Shareholders growing more reliant on dividend income

Dividends have become an increasingly important source of income for shareholders – including superannuation funds – with Australia’s dividend franking system encouraging companies to pay tax and to pass on that benefit to shareholders in the form of franking credits.

They are also an important source of new funds for the Australian share market, with many shareholders ploughing their payouts back into buying more shares if they feel confident or using them to pay down debt and meet higher living costs if they are feeling less hopeful.

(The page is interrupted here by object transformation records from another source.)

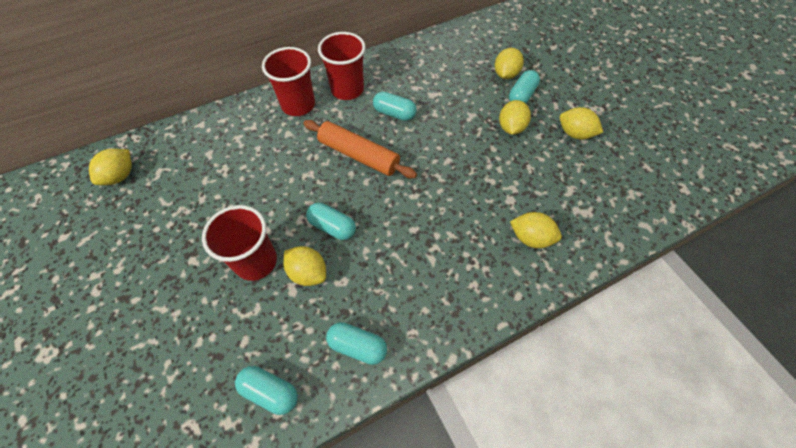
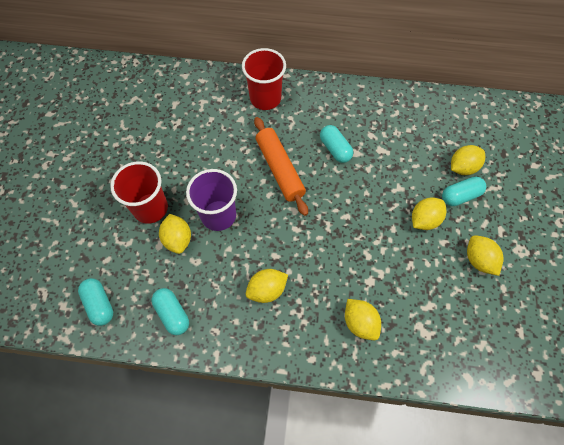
camera: 35 degrees right, 5 degrees up
yellow lemon [89,149,132,185] -> yellow lemon moved to [246,269,288,303]
turquoise capsule [306,203,356,240] -> purple cup [186,169,237,231]
red cup [318,32,366,100] -> none

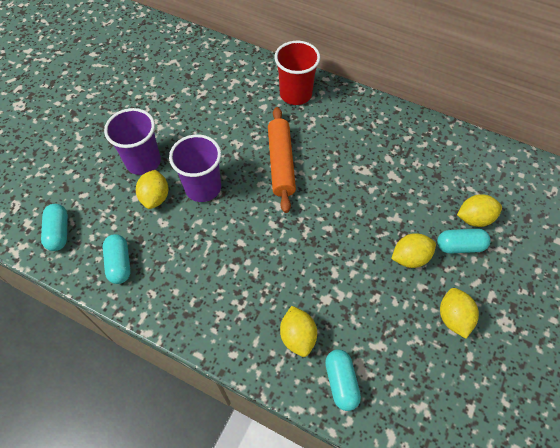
camera: 20 degrees right, 5 degrees down
red cup [110,161,168,224] -> purple cup [104,108,161,175]
yellow lemon [246,269,288,303] -> none
turquoise capsule [320,125,353,163] -> turquoise capsule moved to [325,349,361,411]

Indeed, despite some worries on the corporate front including lower corporate profits in some cases and rising costs, around 80% of the largest companies on the ASX this year raised their dividends.

Throwing the net a little wider, CommSec figures showed that total dividends had dropped by a tiny 2% but among companies paying a dividend, 52% had lifted payouts, 19% held them steady and 29% had cut them.

Falling profits not yet translating into lower dividends

That shows that companies on the whole feel fairly confident about their ability to pay dividends despite a fall in aggregate profits of about 35%.

Cash levels were also down by around 25%, which makes it quite remarkable that overall dividends were only 2% lower, although the pay down of debt might have played a role.

Consumer companies performed much stronger than expected

One of the big surprises of the reporting season was how strongly consumer-focussed companies performed, which went against the perceived wisdom of a sharp slowdown in spending due to rapidly rising mortgage rates.

Commonwealth was the main bank to report, being the only one with a December and June balance date.

However, analysts are generally fairly confident that dividends set to be announced by ANZ (ASX: ANZ), Macquarie (ASX: MQG), NAB (ASX: NAB) and Westpac (ASX: WBC) with their half-year results in early May should hold up well too.

Miners could be first to announce large dividend cuts

One area of interest is the large mining companies which are coming off some particularly strong years but might find themselves needing to trim down dividends should commodity prices continue to fall.

So far, the miners have held their payouts fairly high but with major commodities such as iron ore and copper falling at the moment, it is possible that there could be more dividend cuts to come in the future for mining shareholders.